* [Task details]
A word-for-word copy of the records that follow is needed, with every picture omitted.

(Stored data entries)
========================
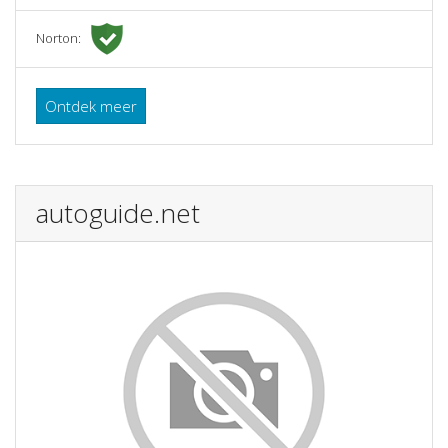
Norton:
Ontdek meer
autoguide.net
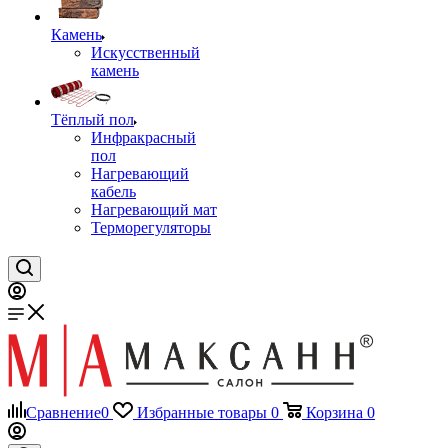
Камень
Искусственный
камень
Тёплый пол
Инфракрасный
пол
Нагревающий
кабель
Нагревающий мат
Терморегуляторы
Сравнение
0
Избранные товары
0
Корзина
0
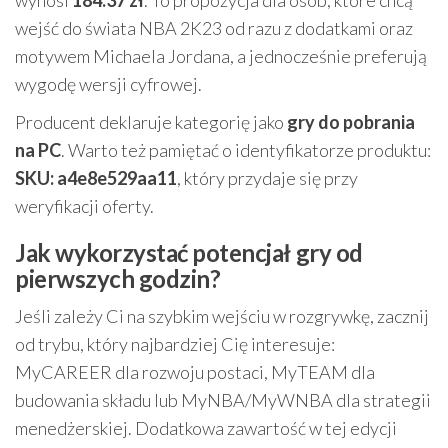
wynosi
184.37 zł
. To propozycja dla osób, które chcą
wejść do świata NBA 2K23 od razu z dodatkami oraz
motywem Michaela Jordana, a jednocześnie preferują
wygodę wersji cyfrowej.
Producent deklaruje kategorię jako
gry do pobrania
na PC
. Warto też pamiętać o identyfikatorze produktu:
SKU: a4e8e529aa11
, który przydaje się przy
weryfikacji oferty.
Jak wykorzystać potencjał gry od
pierwszych godzin?
Jeśli zależy Ci na szybkim wejściu w rozgrywkę, zacznij
od trybu, który najbardziej Cię interesuje:
MyCAREER dla rozwoju postaci, MyTEAM dla
budowania składu lub MyNBA/MyWNBA dla strategii
menedżerskiej. Dodatkowa zawartość w tej edycji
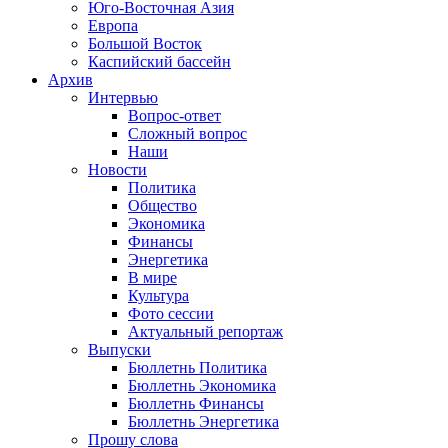
Юго-Восточная Азия
Европа
Большой Восток
Каспийский бассейн
Архив
Интервью
Вопрос-ответ
Сложный вопрос
Наши
Новости
Политика
Общество
Экономика
Финансы
Энергетика
В мире
Культура
Фото сессии
Актуальный репортаж
Выпуски
Бюллетнь Политика
Бюллетнь Экономика
Бюллетнь Финансы
Бюллетнь Энергетика
Прошу слова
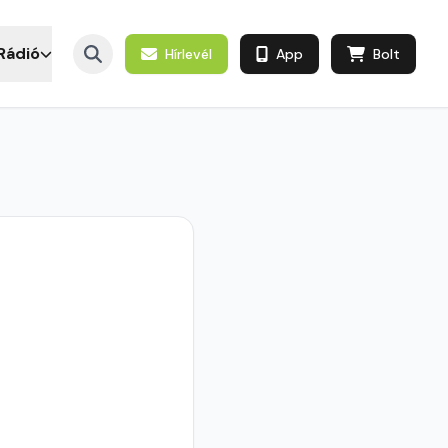
Rádió
Hírlevél
App
Bolt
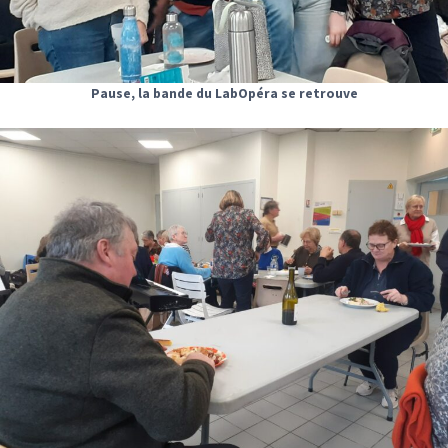
Pause, la bande du LabOpéra se retrouve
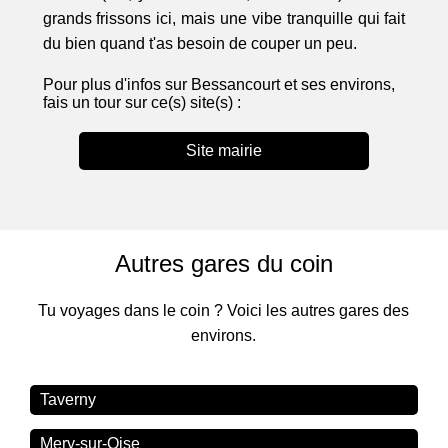
grands frissons ici, mais une vibe tranquille qui fait
du bien quand t'as besoin de couper un peu.
Pour plus d'infos sur Bessancourt et ses environs,
fais un tour sur ce(s) site(s) :
Site mairie
Autres gares du coin
Tu voyages dans le coin ? Voici les autres gares des
environs.
Taverny
Mery-sur-Oise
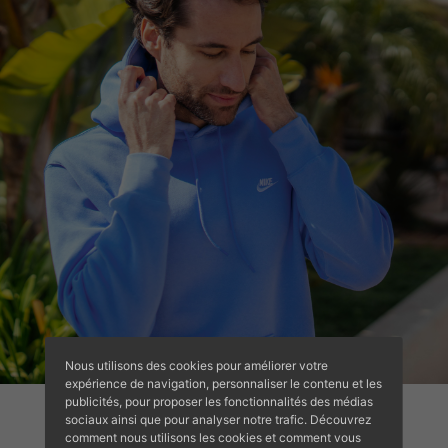
Nous utilisons des cookies pour améliorer votre
expérience de navigation, personnaliser le contenu et les
publicités, pour proposer les fonctionnalités des médias
sociaux ainsi que pour analyser notre trafic. Découvrez
comment nous utilisons les cookies et comment vous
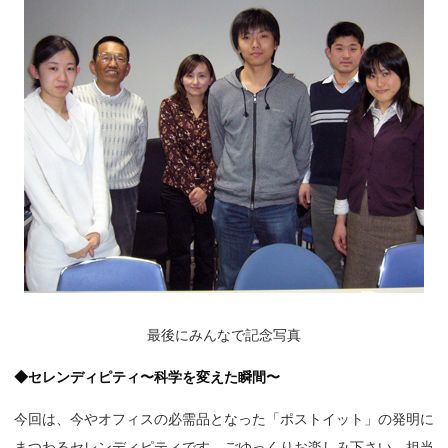
最後にみんなで記念写真
◆セレンディピティ〜科学を変えた瞬間〜
今回は、今やオフィスの必需品となった「ポストイット」の発明に
まつわるセレンディピティです。ごゆっくりお楽しみ下さい。担当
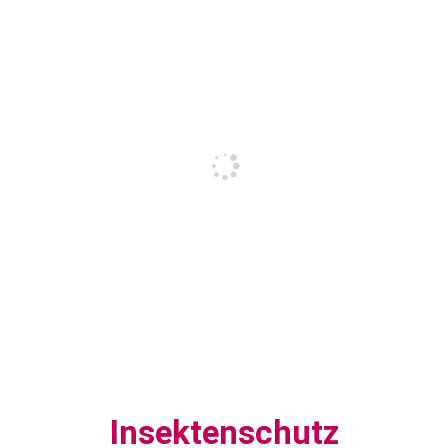
Insektenschutz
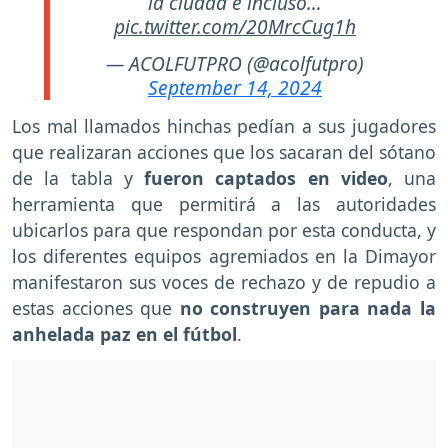
la ciudad e incluso…
pic.twitter.com/20MrcCug1h
— ACOLFUTPRO (@acolfutpro)
September 14, 2024
Los mal llamados hinchas pedían a sus jugadores
que realizaran acciones que los sacaran del sótano
de la tabla y
fueron captados en video
, una
herramienta que permitirá a las autoridades
ubicarlos para que respondan por esta conducta, y
los diferentes equipos agremiados en la Dimayor
manifestaron sus voces de rechazo y de repudio a
estas acciones que
no construyen para nada la
anhelada paz en el fútbol
.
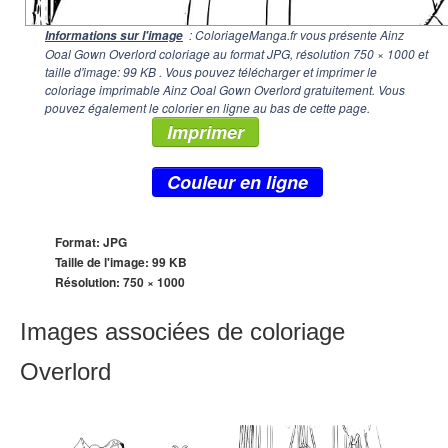
: ColoriageManga.fr vous présente Ainz
Informations sur l'image
Ooal Gown Overlord coloriage au format JPG, résolution
750 × 1000
et
taille d'image: 99 KB . Vous pouvez télécharger et imprimer le
coloriage imprimable Ainz Ooal Gown Overlord gratuitement. Vous
pouvez également le colorier en ligne au bas de cette page.
Imprimer
Couleur en ligne
Format: JPG
Taille de l'image: 99 KB
Résolution:
750 × 1000
Images associées de coloriage
Overlord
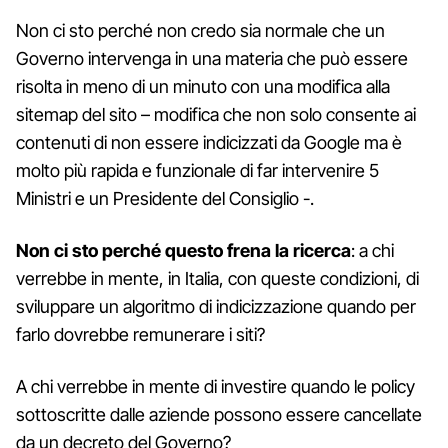
Non ci sto perché non credo sia normale che un
Governo intervenga in una materia che può essere
risolta in meno di un minuto con una modifica alla
sitemap del sito – modifica che non solo consente ai
contenuti di non essere indicizzati da Google ma è
molto più rapida e funzionale di far intervenire 5
Ministri e un Presidente del Consiglio -.
Non ci sto perché questo frena la ricerca
: a chi
verrebbe in mente, in Italia, con queste condizioni, di
sviluppare un algoritmo di indicizzazione quando per
farlo dovrebbe remunerare i siti?
A chi verrebbe in mente di investire quando le policy
sottoscritte dalle aziende possono essere cancellate
da un decreto del Governo?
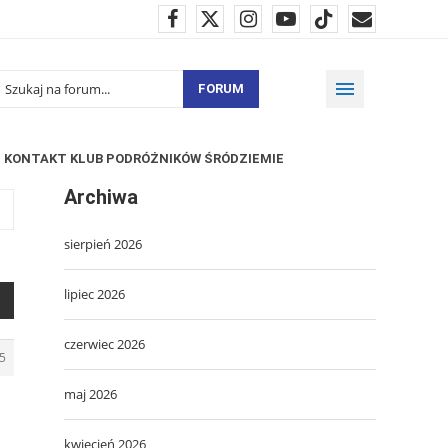
FORUM
KONTAKT KLUB PODRÓŻNIKÓW ŚRÓDZIEMIE
Archiwa
sierpień 2026
lipiec 2026
czerwiec 2026
5
maj 2026
kwiecień 2026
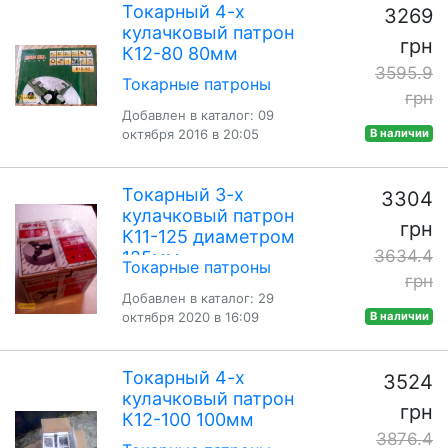
Токарный 4-х
3269
кулачковый патрон
грн
К12-80 80мм
3595.9
Токарные патроны
грн
Добавлен в каталог: 09
октября 2016 в 20:05
В наличии
Токарный 3-х
3304
кулачковый патрон
грн
К11-125 диаметром
3634.4
125мм
Токарные патроны
грн
Добавлен в каталог: 29
октября 2020 в 16:09
В наличии
Токарный 4-х
3524
кулачковый патрон
грн
К12-100 100мм
3876.4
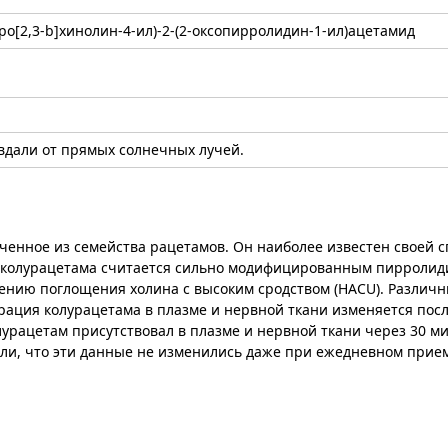
уро[2,3-b]хинолин-4-ил)-2-(2-оксопирролидин-1-ил)ацетамид
 вдали от прямых солнечных лучей.
ченное из семейства рацетамов. Он наиболее известен своей 
а колурацетама считается сильно модифицированным пирроли
чению поглощения холина с высоким сродством (HACU). Различ
трация колурацетама в плазме и нервной ткани изменяется пос
урацетам присутствовал в плазме и нервной ткани через 30 ми
ли, что эти данные не изменились даже при ежедневном прие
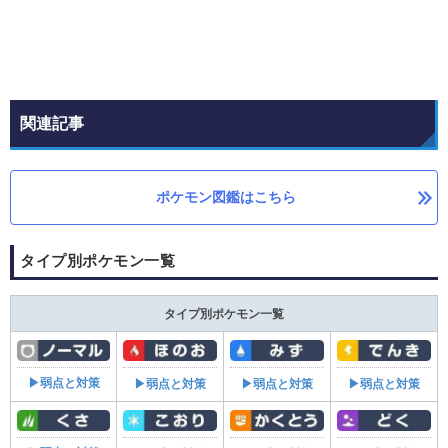
関連記事
ポケモン図鑑はこちら
タイプ別ポケモン一覧
タイプ別ポケモン一覧
▶弱点と対策
▶弱点と対策
▶弱点と対策
▶弱点と対策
========================
* [Task answer]
Norton:
Ontdek meer
autoguide.net
Камень
Искусственный
камень
Тёплый пол
Инфракрасный
пол
Нагревающий
кабель
Нагревающий мат
Терморегуляторы
Сравнение
0
Избранные товары
0
Корзина
0
wynosi
184.37 zł
. To propozycja dla osób, które chcą
wejść do świata NBA 2K23 od razu z dodatkami oraz
motywem Michaela Jordana, a jednocześnie preferują
wygodę wersji cyfrowej.
Producent deklaruje kategorię jako
gry do pobrania
na PC
. Warto też pamiętać o identyfikatorze produktu:
SKU: a4e8e529aa11
, który przydaje się przy
weryfikacji oferty.
Jak wykorzystać potencjał gry od
pierwszych godzin?
Jeśli zależy Ci na szybkim wejściu w rozgrywkę, zacznij
od trybu, który najbardziej Cię interesuje:
MyCAREER dla rozwoju postaci, MyTEAM dla
budowania składu lub MyNBA/MyWNBA dla strategii
menedżerskiej. Dodatkowa zawartość w tej edycji
Юго-Восточная Азия
Европа
Большой Восток
Каспийский бассейн
Архив
Интервью
Вопрос-ответ
Сложный вопрос
Наши
Новости
Политика
Общество
Экономика
Финансы
Энергетика
В мире
Культура
Фото сессии
Актуальный репортаж
Выпуски
Бюллетнь Политика
Бюллетнь Экономика
Бюллетнь Финансы
Бюллетнь Энергетика
Прошу слова
Rádió
Hírlevél
App
Bolt
Pause, la bande du LabOpéra se retrouve
grands frissons ici, mais une vibe tranquille qui fait
du bien quand t'as besoin de couper un peu.
Pour plus d'infos sur Bessancourt et ses environs,
fais un tour sur ce(s) site(s) :
Site mairie
Autres gares du coin
Tu voyages dans le coin ? Voici les autres gares des
environs.
Taverny
Mery-sur-Oise
Nous utilisons des cookies pour améliorer votre
expérience de navigation, personnaliser le contenu et les
publicités, pour proposer les fonctionnalités des médias
sociaux ainsi que pour analyser notre trafic. Découvrez
comment nous utilisons les cookies et comment vous
最後にみんなで記念写真
◆セレンディピティ〜科学を変えた瞬間〜
今回は、今やオフィスの必需品となった「ポストイット」の発明に
まつわるセレンディピティです。ごゆっくりお楽しみ下さい。担当
Insektenschutz
la ciudad e incluso…
pic.twitter.com/20MrcCug1h
— ACOLFUTPRO (@acolfutpro)
September 14, 2024
Los mal llamados hinchas pedían a sus jugadores
que realizaran acciones que los sacaran del sótano
de la tabla y
fueron captados en video
, una
herramienta que permitirá a las autoridades
ubicarlos para que respondan por esta conducta, y
los diferentes equipos agremiados en la Dimayor
manifestaron sus voces de rechazo y de repudio a
estas acciones que
no construyen para nada la
anhelada paz en el fútbol
.
: ColoriageManga.fr vous présente Ainz
Informations sur l'image
Ooal Gown Overlord coloriage au format JPG, résolution
750 × 1000
et
taille d'image: 99 KB . Vous pouvez télécharger et imprimer le
coloriage imprimable Ainz Ooal Gown Overlord gratuitement. Vous
pouvez également le colorier en ligne au bas de cette page.
Imprimer
Couleur en ligne
Format: JPG
Taille de l'image: 99 KB
Résolution:
750 × 1000
Images associées de coloriage
Overlord
Non ci sto perché non credo sia normale che un
Governo intervenga in una materia che può essere
risolta in meno di un minuto con una modifica alla
sitemap del sito – modifica che non solo consente ai
contenuti di non essere indicizzati da Google ma è
molto più rapida e funzionale di far intervenire 5
Ministri e un Presidente del Consiglio -.
Non ci sto perché questo frena la ricerca
: a chi
verrebbe in mente, in Italia, con queste condizioni, di
sviluppare un algoritmo di indicizzazione quando per
farlo dovrebbe remunerare i siti?
A chi verrebbe in mente di investire quando le policy
sottoscritte dalle aziende possono essere cancellate
da un decreto del Governo?
FORUM
KONTAKT KLUB PODRÓŻNIKÓW ŚRÓDZIEMIE
Archiwa
sierpień 2026
lipiec 2026
czerwiec 2026
5
maj 2026
kwiecień 2026
Токарный 4-х
3269
кулачковый патрон
грн
К12-80 80мм
3595.9
Токарные патроны
грн
Добавлен в каталог: 09
октября 2016 в 20:05
В наличии
Токарный 3-х
3304
кулачковый патрон
грн
К11-125 диаметром
3634.4
125мм
Токарные патроны
грн
Добавлен в каталог: 29
октября 2020 в 16:09
В наличии
Токарный 4-х
3524
кулачковый патрон
грн
К12-100 100мм
3876.4
уро[2,3-b]хинолин-4-ил)-2-(2-оксопирролидин-1-ил)ацетамид
 вдали от прямых солнечных лучей.
ченное из семейства рацетамов. Он наиболее известен своей 
а колурацетама считается сильно модифицированным пирроли
чению поглощения холина с высоким сродством (HACU). Различ
трация колурацетама в плазме и нервной ткани изменяется пос
урацетам присутствовал в плазме и нервной ткани через 30 ми
ли, что эти данные не изменились даже при ежедневном прие
関連記事
ポケモン図鑑はこちら
タイプ別ポケモン一覧
タイプ別ポケモン一覧
▶弱点と対策
▶弱点と対策
▶弱点と対策
▶弱点と対策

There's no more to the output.